Company capabilities are the resources, processes, and priorities of a business. This article looks at specific examples of capabilities, whether you should outsource, and some real-life examples of capabilities in businesses.
Find out more about company capabilities.
Understanding Company Capabilities
Before outsourcing anything, companies need to fully understand their capabilities, especially which capabilities are critical to the company’s future. Capabilities in business derive from three factors:
1) Resources: These capabilities include people, technology, equipment, brands, designs, information, money, and relationships with suppliers, distributors, and customers. Resources are usually visible and measurable. Employees create value for companies when they convert resources into products and services.
2) Processes: These are the ways employees communicate, coordinate, and make decisions.
Unlike resources, processes don’t appear on a balance sheet. But while less visible, processes facilitate the use of resources to solve problems. Processes include:
- The methods or systems by which products are developed and produced.
- Methods of market research, budgeting, employee development, compensation, resource allocation, and so on.
Strong processes work regardless of who performs them (employees doing them are more or less interchangeable).

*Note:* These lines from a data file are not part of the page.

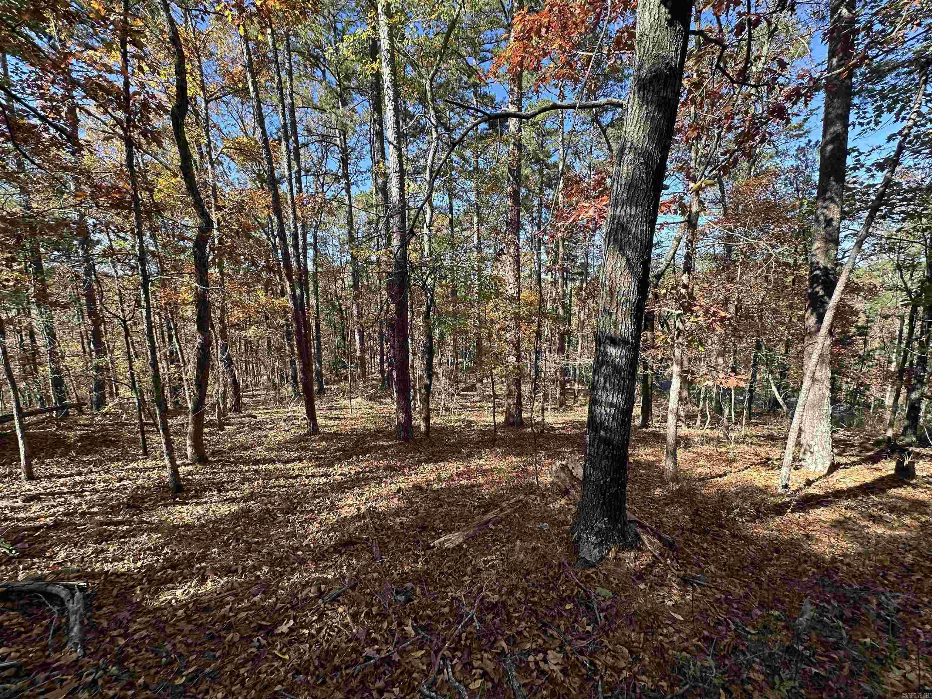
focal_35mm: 14
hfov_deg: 102.1
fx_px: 377
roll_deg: +1.1
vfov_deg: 85.7
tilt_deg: -8.6
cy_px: 350
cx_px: 466
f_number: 2.2
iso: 40
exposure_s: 1/237
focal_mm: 2.22
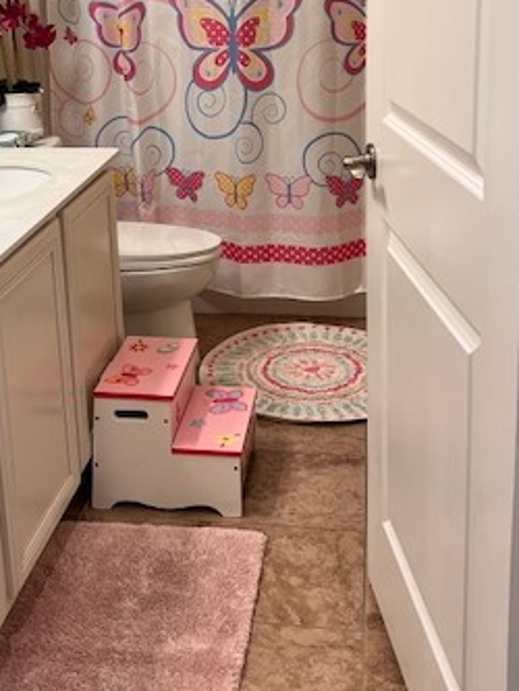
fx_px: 999
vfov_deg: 37.4
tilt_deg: -13.5
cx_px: 201
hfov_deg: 29.0
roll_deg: +2.5
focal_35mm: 50
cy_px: 185
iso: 100
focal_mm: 5.7
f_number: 1.5
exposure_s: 1/120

3) Priorities: This may be the most important of the three factors determining company capabilities. Priorities guide a company’s decisions, including what the company invests in and chooses not to invest in. Leaders need to communicate clear company priorities so employees make decisions aligned with the company’s priorities and strategy.
Deciding When to Outsource
In applying the theory of company capabilities to determine when outsourcing makes sense, a company must do two things:
1) Understand that your suppliers’ capabilities can and will change; to get a sense of how they might change, watch what your suppliers are striving or aspiring to do in the future.
2) Understand what capabilities your company will need to succeed in the future. Always keep these capabilities in-house; otherwise, you’re giving away your future.
Understanding the value of company capabilities differentiates a good CEO from a poor one. Here are two examples of outsourcing gone awry:
- Dell: Dell was a highly successful U.S. computer manufacturer in the 1990s. It saved money, for which it was applauded by Wall Street, by outsourcing the manufacture of components to the Taiwanese company Asus. It started with circuits, then motherboards, then continued until Asus was putting together Dell computers in their entirety. Once Dell had outsourced all its major capabilities to Asus, the Taiwanese company used what it learned to launch its own computer brand.
- U.S. semiconductor manufacturing: American companies outsourced basic semiconductor assembly to Taiwanese and Chinese suppliers, while retaining control of more complicated and profitable aspects like design. However, Asian suppliers kept moving upmarket, increasing their capability to make complex products. Today, U.S. companies outsource sophisticated products and components to Asian companies because U.S. facilities can no longer make them.